Distillation can make AI models smaller and cheaper
Original version From This story It appeared Quanta Magazine.
Deepseek Chinese Corporation earlier this year released a ChatBot R1, which attracted a lot of attention. Most of this focuses on the fact that a relatively small and unknown company said that he has made a chat that competes with the performance of the world’s most famous artificial intelligence companies, but using part of the power and cost of the computer. As a result, the stocks of many Western technology companies have declined. Nvidia, which sells chips that runs leading AI models, lost more stock value in one day in history.
Some of this attention included the element of the charge. Sources claimed that Deepseek, using a technique known as distillation, unauthorized the knowledge of the proprietary O1 Openai model.
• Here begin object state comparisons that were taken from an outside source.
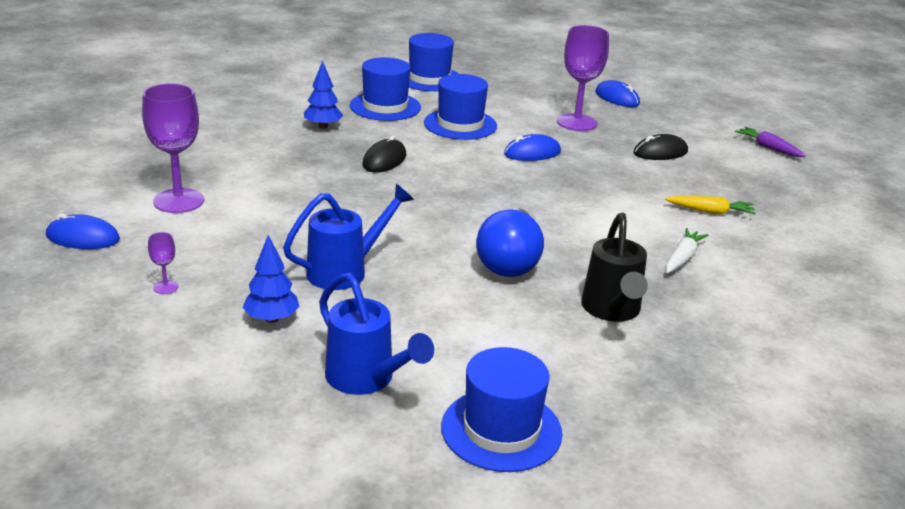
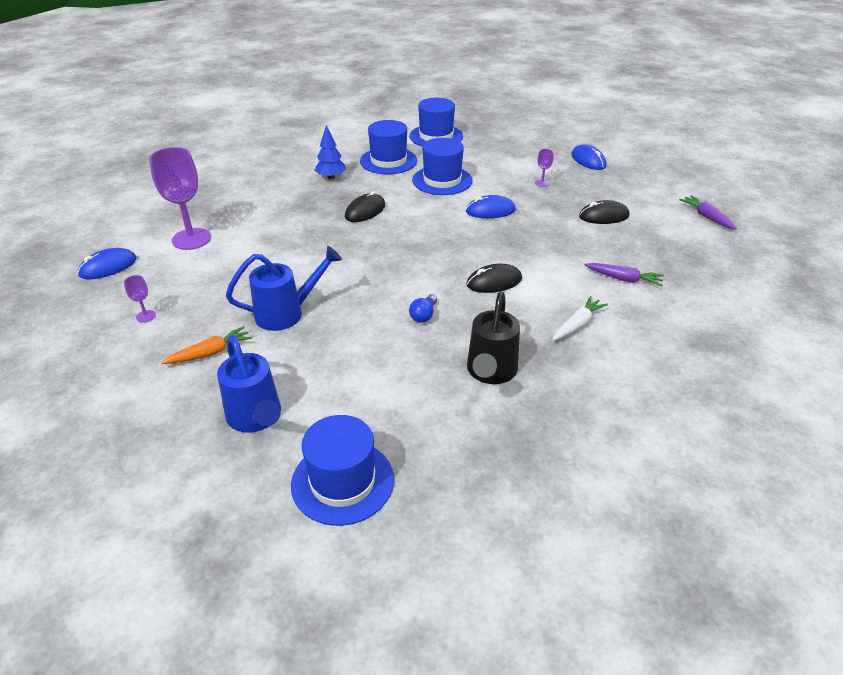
camera: 15 degrees right, 10 degrees up
(83, 238) = (108, 267): blue mouse -> blue mouse turned 60 degrees counterclockwise
(271, 319) = (210, 353): blue tree -> orange carrot
(509, 261) = (424, 315): blue light bulb -> blue light bulb, size x0.44
(572, 223) = (494, 282): none -> black mouse
(576, 122) = (542, 183): purple goblet -> purple goblet, size x0.43
(710, 212) = (623, 279): yellow carrot -> purple carrot

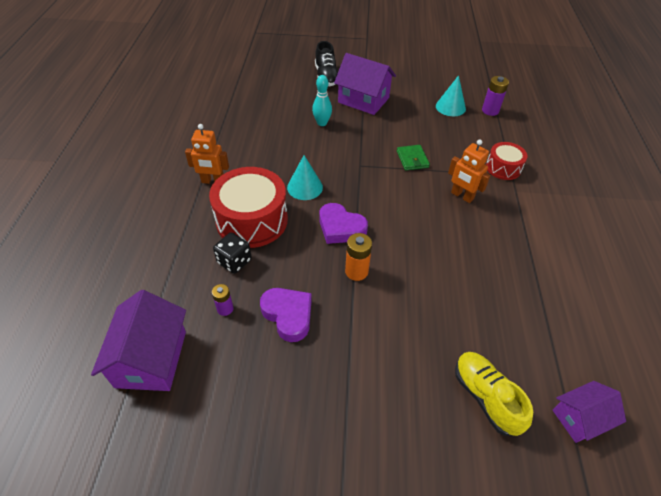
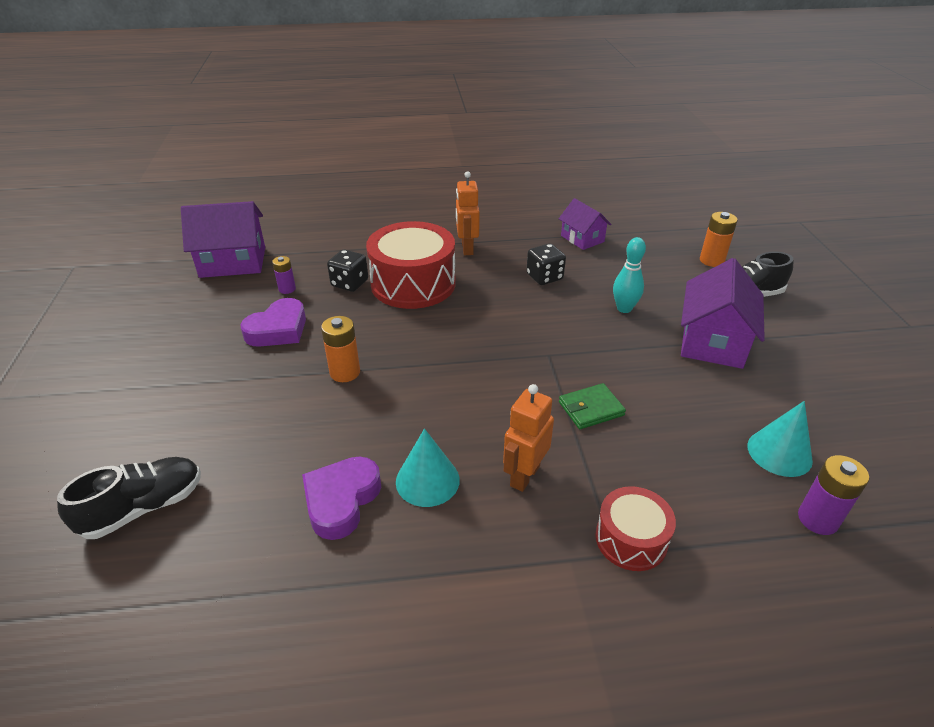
camera: 80 degrees right, 10 degrees down
(272, 149) = (544, 277): none -> black dice
(283, 76) = (711, 260): none -> orange battery
(305, 187) = (482, 312): turquoise cone -> turquoise cone (427, 480)
(340, 228) = (417, 351): purple heart -> purple heart (341, 500)
(485, 397) = (144, 508): yellow shoe -> black shoe
(580, 418) = (84, 625): purple house -> purple house (582, 239)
Much of the news coverage frames the possibility as a shock for the artificial intelligence industry, implying that Deepseek has discovered a new and more efficient way to build artificial intelligence.
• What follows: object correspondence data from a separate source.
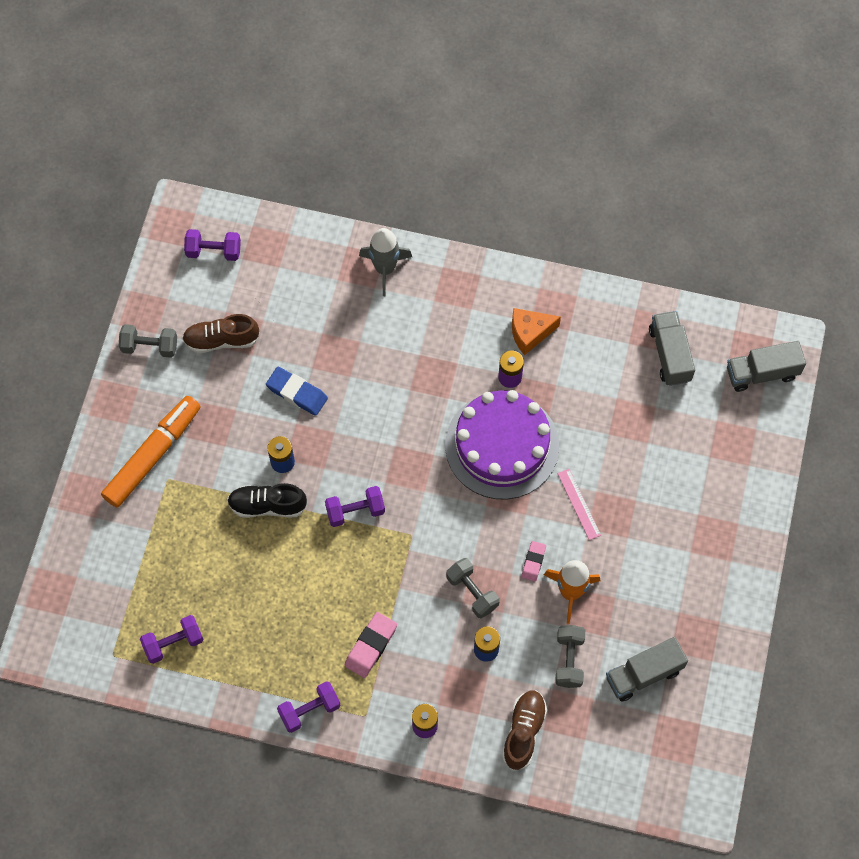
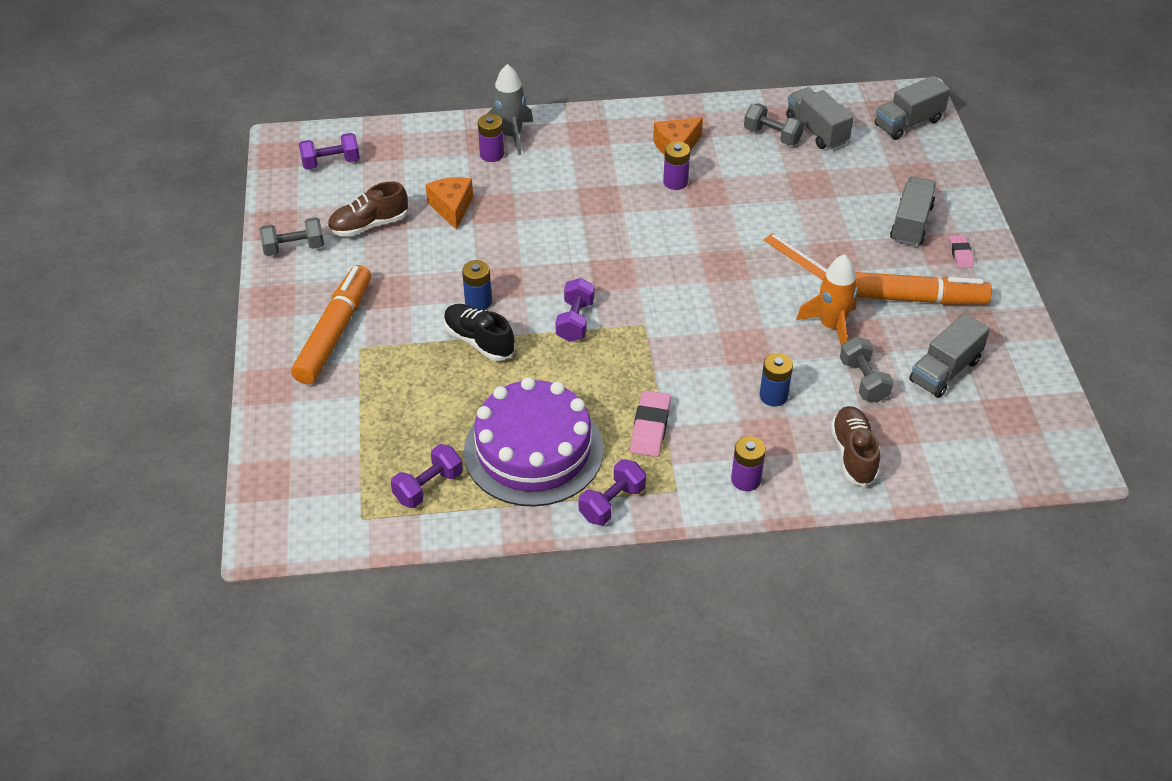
camera: 20 degrees left, 20 degrees down
(267, 505) = (479, 341): black shoe -> black shoe turned 60 degrees clockwise
(297, 393) = (467, 245): blue eraser -> none
(300, 343) = (452, 208): none -> orange cheese
(355, 511) = (575, 321): purple dumbbell -> purple dumbbell turned 45 degrees counterclockwise
(359, 287) = (492, 154): none -> purple battery
(472, 592) = (732, 353): grey dumbbell -> grey dumbbell (772, 136)
(502, 445) = (696, 233): purple cake -> purple cake (533, 450)
(533, 562) = (780, 313): pink eraser -> pink eraser (960, 254)
(578, 504) = (798, 257): pink ruler -> orange ruler
(655, 585) = (911, 298): none -> orange marker
(700, 499) = (911, 223): none -> grey truck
But distillation, also called knowledge distillation, is a widespread tool in artificial intelligence, a topic of computer science research for a decade and a tool that major technology companies use in their models. “Distillation is one of the most important tools that companies today have to make models more efficient,” said Enric Boix-Adera
Dark knowledge
The idea of distillation began with the 2015 article by three researchers on Google, including Jeffrey Hinton, the so -called Godfather and a 2024 Nobel Prize winner. At that time, researchers often executed a set of models – “Many models are clinging together”, “Orio Winels, and the original scientist. “But the implementation of all models was very difficult and expensive in parallel,” VINYALS said. “We were fascinated by the idea of distillation on a single model.”
The researchers thought they might progress by addressing a significant disadvantage in machine learning algorithms: the wrong answers were all considered as bad, no matter how wrong they could. For example, in an image classification model, “confuse the dog with the fox in the same way that confuses a dog with pizza.” The researchers thought that group models contain information that the wrong answers were less than others. Perhaps a smaller “student” model may use the large “teacher” model information to understand the categories that were supposed to arrange the images faster. Hinton summoned this “dark knowledge” and called the analogy with the dark matter of cosmology.
After discussing this possibility with Hinton, Vienyals created a way to get the teacher’s big pattern to convey more information about the image categories to a smaller student model. The main thing was to have the “soft goals” in the teacher’s pattern-where it assigned this possibility to any possibility, not to strengthen this answer. For example, a model calculated that there is a 30 % probability that a dog’s image shows, 20 % of the cat, 5 % indicates a cow and 0.5 percent. Using these possibilities, the teacher’s pattern effectively revealed to the student that dogs are quite similar to cats, not so different from cows, and are completely distinct from cars. The researchers found that this information helps the student learn how to identify images of dogs, cats, cows and cars more efficiently. A large, complex model can be reduced to a lean that is almost used to lose accuracy.
Explosive growth
The idea was not an urgent impact. This article was rejected by a conference, and Vienyals, discouraged, turned to other topics. But the distillation reached an important moment. At this time, engineers realized that the more educational data being fed in neural networks, the more effective these networks were. The size of the models exploded soon, as their capabilities were done, but the costs of their implementation were climbed to the size.
Many researchers have turned to distillation as a way to build smaller models. For example, in 2018, Google researchers unveiled a powerful language model called Bert, which the company soon began to use it to help analyze billions of web search. But Bert was large and expensive, so the following year, other developers distilled a smaller version called Distilbert, which was widely used in business and research. The distillation gradually became pervasive and is now offered as a service of companies such as Google, Openai and Amazon. The original distillation article, still published only on the Arxiv.org Preprint server, is now listed more than 25,000 times.
Given that distillation requires access to the teacher pattern parts, it is not possible for a third party to distillate heartbroken data from a closed source model such as O1 Openai, as it was thought to have done Deepseek. According to this, a student model can still teach a teacher’s pattern completely and only use a Socrates approach to distillation through the teacher with specific questions and the use of answers to teach his specific models.
Meanwhile, other researchers are still finding new programs. In January, the Novasky Lab at UC Berkeley showed that distillation works well to teach chain reasoning models of good thinking, which uses multi -step “thinking” to answer complex questions better. The laboratory says the Sky-T1 model costs less than $ 450 for training and has achieved similar results with a much larger open source model. “We were really amazed at how distillation worked in this environment,” said Ducheng Lee, a PhD student and partner of Nawassky’s partner. “Distillation is a basic technique in artificial intelligence.”
The main story Printed with permission from Quanta Magazine, An independent publishing in terms of editorial Simmons Foundation Their mission is to strengthen the general understanding of science by covering research developments and mathematics and physical sciences and life.